> **TEXT PROVIDED**:

------------------------------------------------------------

# Logitech Harmony One and Joey incompatible.



## djlong (Jul 8, 2002)

Well, that tears it.

I'm managing to get used to all the new stuff with my installation so it was time to reprogram the Logitech Harmony One that has occasionally given me fits (if you add a Media Center PC, it thinks EVERYTHING has to have it involved).

I cleared out the PC and my old 621 DVR to start a new "Watch TV" button from scratch. It asked for a device that could change channels, I gave it the Joey, it liked it in the review and then, when I say "Next" it says "None of your devices can change channels".

I'm sick of the fact that the software to program the remote is this stupid. I'm tired of the fact that, when all I want to do is switch to the PC, it HAS to bring up Media Center and go to defaults - (and do lots of other useless commands - like constantly telling my tv to go to HDMI 1)

My question is either:

1) what am I doing wrong in that the latest Logitech software that I downloaded and installed just this morning doesn't know a Joey can change channels?

------------------------------------------------------------

> **EXERCISE SET**:
[1] Answer these from the forum post about the Harmony One, giving each answer on its own line marked like its question:
(a) Which DVR did the poster clear out along with the PC?
(b) What message appears after the poster clicks "Next"?
(c) Which input does the remote keep telling the TV to switch to?
[2] Copy the stretch of the forum post about the Harmony One from "Well, that tears" through "go to HDMI 1)", substituting "set-top box" for "Joey".

------------------------------------------------------------

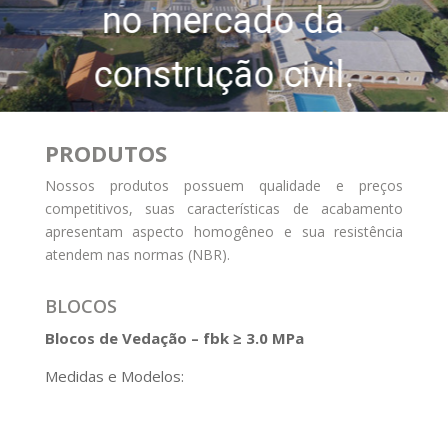
no mercado da
construção civil.
PRODUTOS
Nossos produtos possuem qualidade e preços
competitivos, suas características de acabamento
apresentam aspecto homogêneo e sua resistência
atendem nas normas (NBR).
BLOCOS
Blocos de Vedação – fbk ≥ 3.0 MPa
Medidas e Modelos:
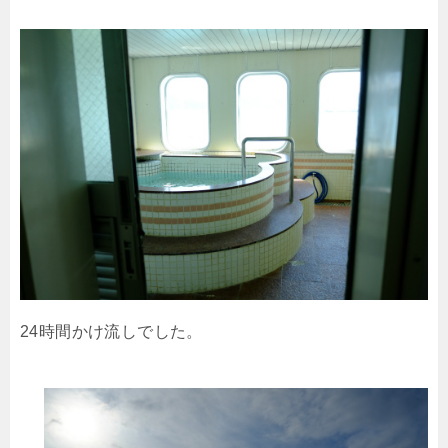
24時間かけ流しでした。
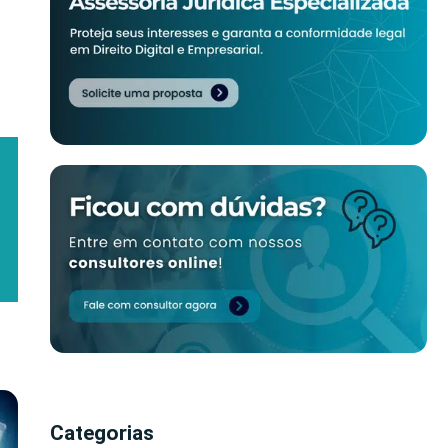
Categorias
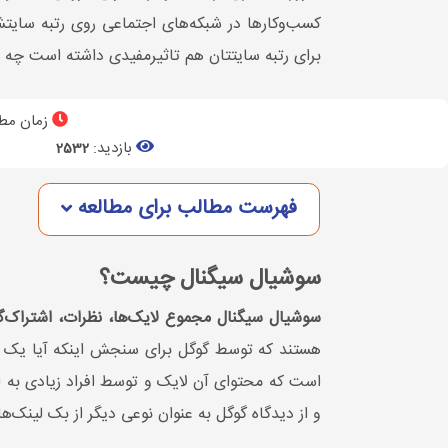
کسب‌وکارها در شبکه‌های اجتماعی روی رتبه سایتشا
برای رتبه سایتتان هم تاثیرمفیدی داشته است چه تغ
زمان مطا
بازدید:
2532
فهرست مطالب برای مطالعه
سوشیال سیگنال چیست؟
سوشیال سیگنال مجموع لایک‌ها، نظرات، اشتراک‌
هستند که توسط گوگل برای سنجش اینکه آیا یک ص
است که محتوای آن لایک و توسط افراد زیادی به 
و از دیدگاه گوگل به عنوان نوعی دیگر از بک لینک‌ها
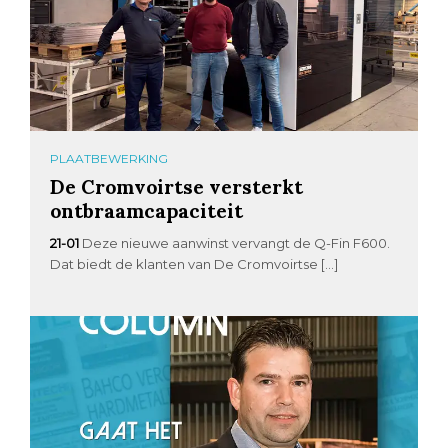
PLAATBEWERKING
De Cromvoirtse versterkt
ontbraamcapaciteit
21-01
Deze nieuwe aanwinst vervangt de Q-Fin F600.
Dat biedt de klanten van De Cromvoirtse […]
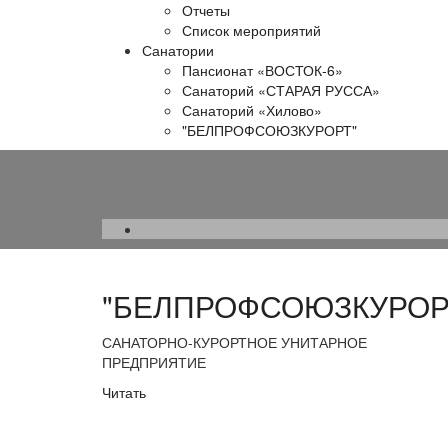
Отчеты
Список мероприятий
Санатории
Пансионат «ВОСТОК-6»
Санаторий «СТАРАЯ РУССА»
Санаторий «Хилово»
"БЕЛПРОФСОЮЗКУРОРТ"
"БЕЛПРОФСОЮЗКУРОР
САНАТОРНО-КУРОРТНОЕ УНИТАРНОЕ
ПРЕДПРИЯТИЕ
Читать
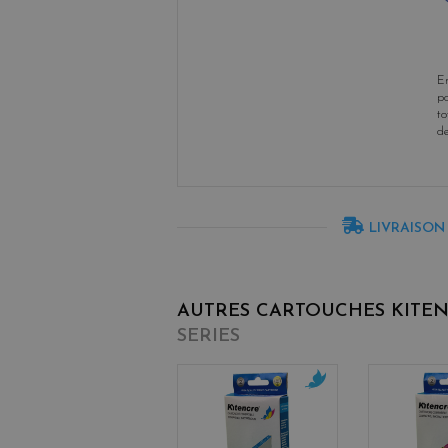
En
po
to
d
LIVRAISON
AUTRES CARTOUCHES KITE
SERIES
c
y
a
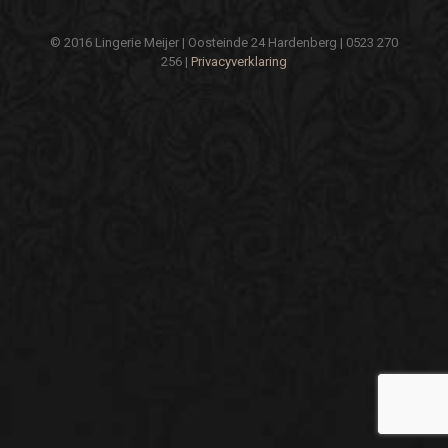
© 2016 Lingerie Meijer | Oosteinde 24 Hardenberg | 0523 270
256 |
Privacyverklaring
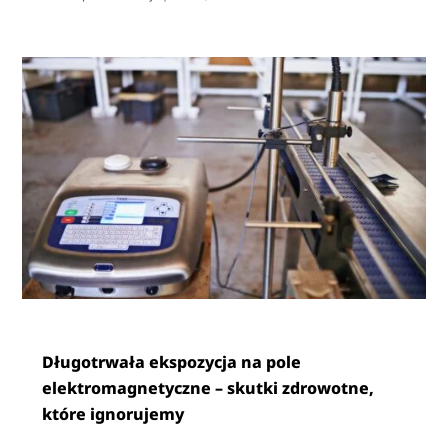
Długotrwała ekspozycja na pole
elektromagnetyczne – skutki zdrowotne,
które ignorujemy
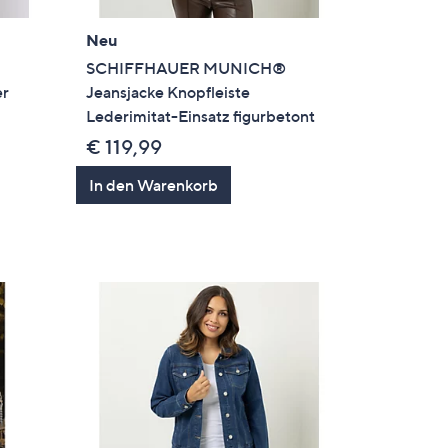
Neu
SCHIFFHAUER MUNICH®
er
Jeansjacke Knopfleiste
Lederimitat-Einsatz figurbetont
€ 119,99
In den Warenkorb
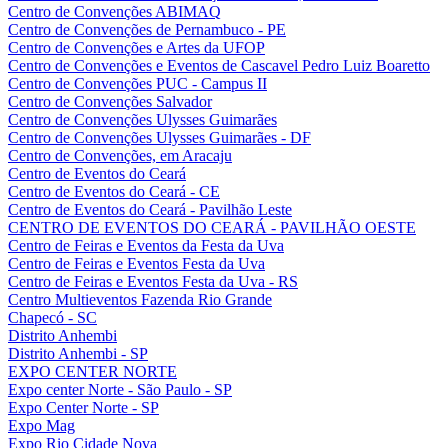
Centro de Convenções ABIMAQ
Centro de Convenções de Pernambuco - PE
Centro de Convenções e Artes da UFOP
Centro de Convenções e Eventos de Cascavel Pedro Luiz Boaretto
Centro de Convenções PUC - Campus II
Centro de Convenções Salvador
Centro de Convenções Ulysses Guimarães
Centro de Convenções Ulysses Guimarães - DF
Centro de Convenções, em Aracaju
Centro de Eventos do Ceará
Centro de Eventos do Ceará - CE
Centro de Eventos do Ceará - Pavilhão Leste
CENTRO DE EVENTOS DO CEARÁ - PAVILHÃO OESTE
Centro de Feiras e Eventos da Festa da Uva
Centro de Feiras e Eventos Festa da Uva
Centro de Feiras e Eventos Festa da Uva - RS
Centro Multieventos Fazenda Rio Grande
Chapecó - SC
Distrito Anhembi
Distrito Anhembi - SP
EXPO CENTER NORTE
Expo center Norte - São Paulo - SP
Expo Center Norte - SP
Expo Mag
Expo Rio Cidade Nova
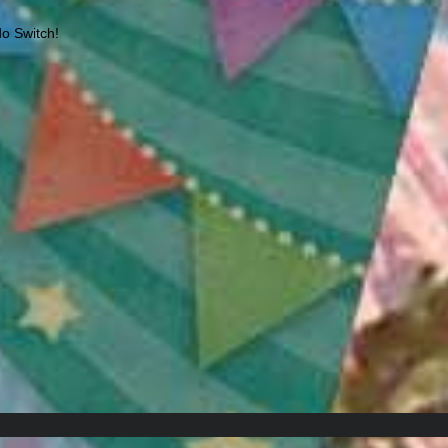
o Switch!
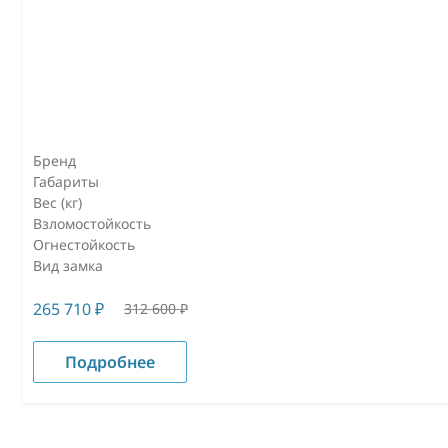
Бренд
Габариты
Вес (кг)
Взломостойкость
Огнестойкость
Вид замка
265 710
₽
312 600
₽
Подробнее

------------------------------------------------------------

> **SOLUTIONS IN ORDER**:
[1]
(a) The old 621 DVR.
(b) "None of your devices can change channels."
(c) HDMI 1.

[2]
Well, that tears it.

I'm managing to get used to all the new stuff with my installation so it was time to reprogram the Logitech Harmony One that has occasionally given me fits (if you add a Media Center PC, it thinks EVERYTHING has to have it involved).

I cleared out the PC and my old 621 DVR to start a new "Watch TV" button from scratch. It asked for a device that could change channels, I gave it the set-top box, it liked it in the review and then, when I say "Next" it says "None of your devices can change channels".

I'm sick of the fact that the software to program the remote is this stupid. I'm tired of the fact that, when all I want to do is switch to the PC, it HAS to bring up Media Center and go to defaults - (and do lots of other useless commands - like constantly telling my tv to go to HDMI 1)